Left Ventricular Twist Is Augmented in Hypoxia by β-Adrenergic-Dependent and β-Adrenergic-Independent Factors, Without Evidence of Endocardial Dysfunction.

Background: Left ventricular (LV) twist mechanics are augmented with both acute and chronic hypoxemia. Although the underlying mechanisms remain unknown, sympathetic activation and a direct effect of hypoxemia on the myocardium have been proposed, the latter of which may produce subendocardial dysfunction that is masked by larger subepicardial torque. This study therefore sought to (1) determine the individual and combined influences of β-AR (β-adrenergic receptor) stimulation and peripheral O saturation (Spo) on LV twist in acute and chronic hypoxia and (2) elucidate whether endocardial versus epicardial mechanics respond differently to hypoxia.

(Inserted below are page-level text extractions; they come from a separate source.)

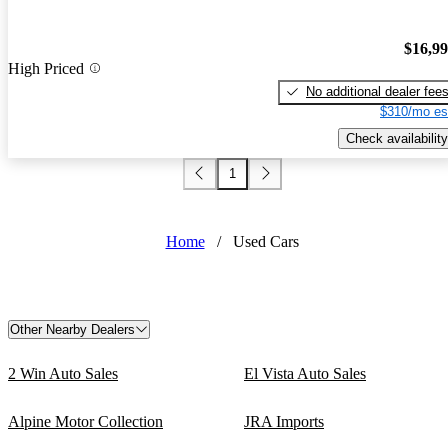
$16,9
High Priced
No additional dealer fee
$310/mo es
Check availability
1
Home
/
Used Cars
Other Nearby Dealers
2 Win Auto Sales
El Vista Auto Sales
Alpine Motor Collection
JRA Imports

Methods: Twelve males (27±4 years) were tested near sea level in acute hypoxia (Spo=82±4%) and following 3 to 6 days at 5050 m (high altitude; Spo=83±3%). In both settings, participants received infusions of β-AR blocker esmolol and volume-matched saline (double-blind, randomized). LV mechanics were assessed with 2-dimensional speckle-tracking echocardiography, and region-specific analysis to compare subendocardial and subepicardial mechanics.

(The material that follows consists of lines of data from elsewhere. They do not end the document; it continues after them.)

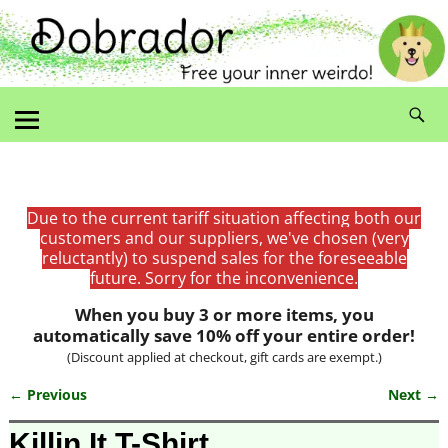
Due to the current tariff situation affecting both our
customers and our suppliers, we've chosen (very
reluctantly) to suspend sales for the foreseeable
future. Sorry for the inconvenience.
When you buy 3 or more items, you
automatically save 10% off your entire order!
(Discount applied at checkout, gift cards are exempt.)
← Previous
Next →
Image navigation
Killin It T-Shirt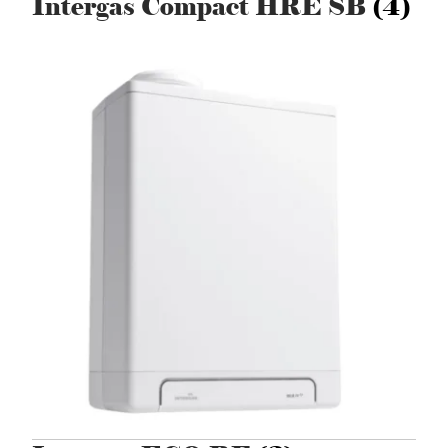
Intergas Compact HRE SB
(4)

Results: At sea level, compared with baseline (14.8±3.0°) LV twist was reduced with esmolol (11.2±3.3°; P=0.007) and augmented during hypoxia (19.6±4.9°; P<0.001), whereas esmolol+hypoxia augmented twist compared with esmolol alone (16.5±3.3°; P<0.001). At 5050 m, LV twist was increased compared with sea level (19.5±5.4°; P=0.004), and reduced with esmolol (13.0±3.8°; P<0.001) and Spo normalization (12.8±3.4°; P<0.001). Moreover, esmolol+normalized Spo lowered twist further than esmolol alone (10.5±3.1°; P=0.036). There was no mechanics-derived evidence of endocardial dysfunction with hypoxia at sea level or high altitude.

Conclusions: These findings suggest LV twist is augmented in hypoxia via β-AR-dependent and β-AR-independent mechanisms (eg, α-AR stimulation), but does not appear to reflect endocardial dysfunction.